▸ **WHAT THIS TASK INVOLVES**: Your output should be each line from the material below that has the word "ciąży".

▸ **SOURCE MATERIAL**:
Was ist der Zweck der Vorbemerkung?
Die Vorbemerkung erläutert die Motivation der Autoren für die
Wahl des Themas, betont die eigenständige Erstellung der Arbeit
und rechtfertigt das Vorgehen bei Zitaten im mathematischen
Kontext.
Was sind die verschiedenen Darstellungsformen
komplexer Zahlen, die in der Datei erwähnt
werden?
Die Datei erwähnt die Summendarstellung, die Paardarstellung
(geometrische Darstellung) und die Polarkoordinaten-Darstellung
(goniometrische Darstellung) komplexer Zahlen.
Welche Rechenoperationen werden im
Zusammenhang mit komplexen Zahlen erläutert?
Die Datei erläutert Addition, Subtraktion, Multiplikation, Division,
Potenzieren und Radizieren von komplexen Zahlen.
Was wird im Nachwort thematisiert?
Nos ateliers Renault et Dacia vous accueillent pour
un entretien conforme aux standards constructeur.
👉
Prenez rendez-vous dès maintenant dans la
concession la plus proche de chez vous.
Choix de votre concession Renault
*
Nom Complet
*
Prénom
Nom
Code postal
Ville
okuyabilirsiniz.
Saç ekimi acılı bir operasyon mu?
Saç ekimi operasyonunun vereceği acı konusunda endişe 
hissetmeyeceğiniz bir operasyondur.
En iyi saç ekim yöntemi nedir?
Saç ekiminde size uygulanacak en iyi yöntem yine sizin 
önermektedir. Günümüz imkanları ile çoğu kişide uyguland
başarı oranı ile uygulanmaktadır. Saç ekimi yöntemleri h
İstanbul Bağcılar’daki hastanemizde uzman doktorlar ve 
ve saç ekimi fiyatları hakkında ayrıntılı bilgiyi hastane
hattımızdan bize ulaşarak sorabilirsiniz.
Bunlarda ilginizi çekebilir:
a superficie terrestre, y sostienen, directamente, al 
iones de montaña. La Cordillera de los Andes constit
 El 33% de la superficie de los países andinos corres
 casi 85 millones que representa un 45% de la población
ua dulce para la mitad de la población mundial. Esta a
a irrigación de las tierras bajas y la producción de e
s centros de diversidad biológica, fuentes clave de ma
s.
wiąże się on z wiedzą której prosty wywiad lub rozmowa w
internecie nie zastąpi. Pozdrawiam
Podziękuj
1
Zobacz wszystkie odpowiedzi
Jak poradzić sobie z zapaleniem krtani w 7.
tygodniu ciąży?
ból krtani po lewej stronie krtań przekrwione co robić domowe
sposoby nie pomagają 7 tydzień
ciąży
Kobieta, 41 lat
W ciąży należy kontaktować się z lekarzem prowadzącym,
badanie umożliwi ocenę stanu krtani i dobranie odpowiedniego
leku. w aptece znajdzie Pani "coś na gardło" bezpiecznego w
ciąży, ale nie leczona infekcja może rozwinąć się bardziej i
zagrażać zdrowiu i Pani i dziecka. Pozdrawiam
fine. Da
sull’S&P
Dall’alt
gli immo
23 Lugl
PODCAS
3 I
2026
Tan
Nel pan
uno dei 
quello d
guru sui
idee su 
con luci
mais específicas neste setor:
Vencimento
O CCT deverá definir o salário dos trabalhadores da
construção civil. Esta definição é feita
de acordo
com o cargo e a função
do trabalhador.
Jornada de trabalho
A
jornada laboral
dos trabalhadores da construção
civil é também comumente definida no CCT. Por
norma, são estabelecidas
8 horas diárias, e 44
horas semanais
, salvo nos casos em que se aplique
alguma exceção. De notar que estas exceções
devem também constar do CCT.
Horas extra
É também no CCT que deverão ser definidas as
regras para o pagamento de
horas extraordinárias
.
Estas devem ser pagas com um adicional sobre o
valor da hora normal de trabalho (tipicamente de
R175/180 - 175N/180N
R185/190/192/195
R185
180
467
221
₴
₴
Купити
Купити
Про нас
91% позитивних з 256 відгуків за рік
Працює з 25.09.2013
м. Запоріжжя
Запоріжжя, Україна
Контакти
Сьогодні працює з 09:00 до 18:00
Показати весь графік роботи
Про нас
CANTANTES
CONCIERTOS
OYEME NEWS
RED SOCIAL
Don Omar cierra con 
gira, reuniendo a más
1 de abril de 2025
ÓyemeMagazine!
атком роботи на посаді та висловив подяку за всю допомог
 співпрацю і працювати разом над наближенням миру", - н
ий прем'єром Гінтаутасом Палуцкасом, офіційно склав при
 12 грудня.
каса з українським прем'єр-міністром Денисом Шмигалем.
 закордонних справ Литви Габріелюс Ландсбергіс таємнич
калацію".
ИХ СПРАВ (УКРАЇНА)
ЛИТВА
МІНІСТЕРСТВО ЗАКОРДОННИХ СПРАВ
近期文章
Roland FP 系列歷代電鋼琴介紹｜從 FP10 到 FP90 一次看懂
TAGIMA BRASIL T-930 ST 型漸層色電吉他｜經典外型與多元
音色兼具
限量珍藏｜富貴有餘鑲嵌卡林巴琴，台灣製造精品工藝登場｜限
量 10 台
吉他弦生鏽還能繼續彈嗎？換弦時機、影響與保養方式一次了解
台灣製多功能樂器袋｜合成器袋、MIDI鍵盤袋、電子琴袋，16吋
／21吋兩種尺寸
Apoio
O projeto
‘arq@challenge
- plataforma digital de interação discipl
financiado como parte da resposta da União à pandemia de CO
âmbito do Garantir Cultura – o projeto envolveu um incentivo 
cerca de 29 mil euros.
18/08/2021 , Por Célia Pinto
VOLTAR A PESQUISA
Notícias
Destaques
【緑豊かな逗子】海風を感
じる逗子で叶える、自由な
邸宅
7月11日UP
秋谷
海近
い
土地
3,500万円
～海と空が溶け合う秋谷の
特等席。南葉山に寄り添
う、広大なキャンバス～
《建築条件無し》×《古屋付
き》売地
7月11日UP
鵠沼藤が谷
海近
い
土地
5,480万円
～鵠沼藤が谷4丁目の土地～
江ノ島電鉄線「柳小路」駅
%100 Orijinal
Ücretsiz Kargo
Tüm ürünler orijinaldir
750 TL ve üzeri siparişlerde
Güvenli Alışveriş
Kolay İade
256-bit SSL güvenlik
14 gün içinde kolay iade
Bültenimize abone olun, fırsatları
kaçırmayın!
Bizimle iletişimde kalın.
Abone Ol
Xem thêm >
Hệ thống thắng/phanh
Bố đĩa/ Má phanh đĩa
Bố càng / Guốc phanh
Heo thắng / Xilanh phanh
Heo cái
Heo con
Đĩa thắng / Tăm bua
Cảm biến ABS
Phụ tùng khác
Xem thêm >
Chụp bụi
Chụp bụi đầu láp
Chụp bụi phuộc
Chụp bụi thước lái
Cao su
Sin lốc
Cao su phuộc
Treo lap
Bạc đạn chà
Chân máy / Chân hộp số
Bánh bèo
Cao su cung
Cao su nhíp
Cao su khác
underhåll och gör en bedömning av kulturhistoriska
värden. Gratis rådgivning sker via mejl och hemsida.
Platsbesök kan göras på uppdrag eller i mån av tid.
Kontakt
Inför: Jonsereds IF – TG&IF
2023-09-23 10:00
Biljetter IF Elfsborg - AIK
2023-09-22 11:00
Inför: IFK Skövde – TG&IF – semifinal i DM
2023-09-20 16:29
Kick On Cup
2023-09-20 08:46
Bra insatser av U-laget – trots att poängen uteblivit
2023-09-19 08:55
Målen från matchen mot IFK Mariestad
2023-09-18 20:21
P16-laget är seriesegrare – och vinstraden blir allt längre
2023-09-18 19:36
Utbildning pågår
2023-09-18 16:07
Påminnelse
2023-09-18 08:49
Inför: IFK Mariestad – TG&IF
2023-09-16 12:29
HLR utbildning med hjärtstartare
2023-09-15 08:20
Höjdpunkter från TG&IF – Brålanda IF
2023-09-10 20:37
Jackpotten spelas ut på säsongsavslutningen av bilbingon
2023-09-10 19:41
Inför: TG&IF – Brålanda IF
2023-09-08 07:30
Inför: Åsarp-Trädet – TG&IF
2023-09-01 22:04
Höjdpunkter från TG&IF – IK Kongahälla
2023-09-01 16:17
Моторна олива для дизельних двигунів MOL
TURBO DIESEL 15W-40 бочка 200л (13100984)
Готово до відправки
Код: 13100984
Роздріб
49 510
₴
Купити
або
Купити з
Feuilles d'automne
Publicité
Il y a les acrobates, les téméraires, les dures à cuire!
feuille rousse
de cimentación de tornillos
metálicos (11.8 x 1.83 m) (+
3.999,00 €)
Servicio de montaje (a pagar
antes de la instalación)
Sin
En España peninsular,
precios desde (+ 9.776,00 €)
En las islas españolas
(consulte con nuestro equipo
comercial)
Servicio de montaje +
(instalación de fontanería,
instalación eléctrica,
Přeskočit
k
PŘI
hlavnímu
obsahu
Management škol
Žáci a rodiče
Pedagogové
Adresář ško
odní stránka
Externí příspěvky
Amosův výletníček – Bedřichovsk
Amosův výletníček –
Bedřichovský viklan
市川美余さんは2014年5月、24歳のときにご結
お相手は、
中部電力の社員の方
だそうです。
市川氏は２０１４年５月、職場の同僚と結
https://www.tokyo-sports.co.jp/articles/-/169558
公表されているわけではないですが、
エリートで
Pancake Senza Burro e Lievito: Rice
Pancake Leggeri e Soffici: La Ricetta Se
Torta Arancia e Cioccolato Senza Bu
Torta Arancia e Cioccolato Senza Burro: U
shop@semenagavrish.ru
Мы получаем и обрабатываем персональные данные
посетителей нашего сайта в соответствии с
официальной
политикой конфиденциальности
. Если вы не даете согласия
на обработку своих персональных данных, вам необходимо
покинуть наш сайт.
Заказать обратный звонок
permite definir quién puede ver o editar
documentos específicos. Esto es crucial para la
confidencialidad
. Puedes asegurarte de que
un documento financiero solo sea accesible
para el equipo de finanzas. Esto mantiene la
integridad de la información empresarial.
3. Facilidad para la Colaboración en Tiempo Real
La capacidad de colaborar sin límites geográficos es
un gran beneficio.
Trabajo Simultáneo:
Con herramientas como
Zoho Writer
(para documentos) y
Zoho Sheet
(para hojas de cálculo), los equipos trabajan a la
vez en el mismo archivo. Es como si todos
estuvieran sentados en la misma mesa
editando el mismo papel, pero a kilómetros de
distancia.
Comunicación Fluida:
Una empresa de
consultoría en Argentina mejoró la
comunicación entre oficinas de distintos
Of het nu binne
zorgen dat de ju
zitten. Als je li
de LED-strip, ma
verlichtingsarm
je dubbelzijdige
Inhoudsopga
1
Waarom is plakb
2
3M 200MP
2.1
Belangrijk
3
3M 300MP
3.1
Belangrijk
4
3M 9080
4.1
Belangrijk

▸ **EXERCISE RESULT**:
tygodniu ciąży?
ciąży
W ciąży należy kontaktować się z lekarzem prowadzącym,
ciąży, ale nie leczona infekcja może rozwinąć się bardziej i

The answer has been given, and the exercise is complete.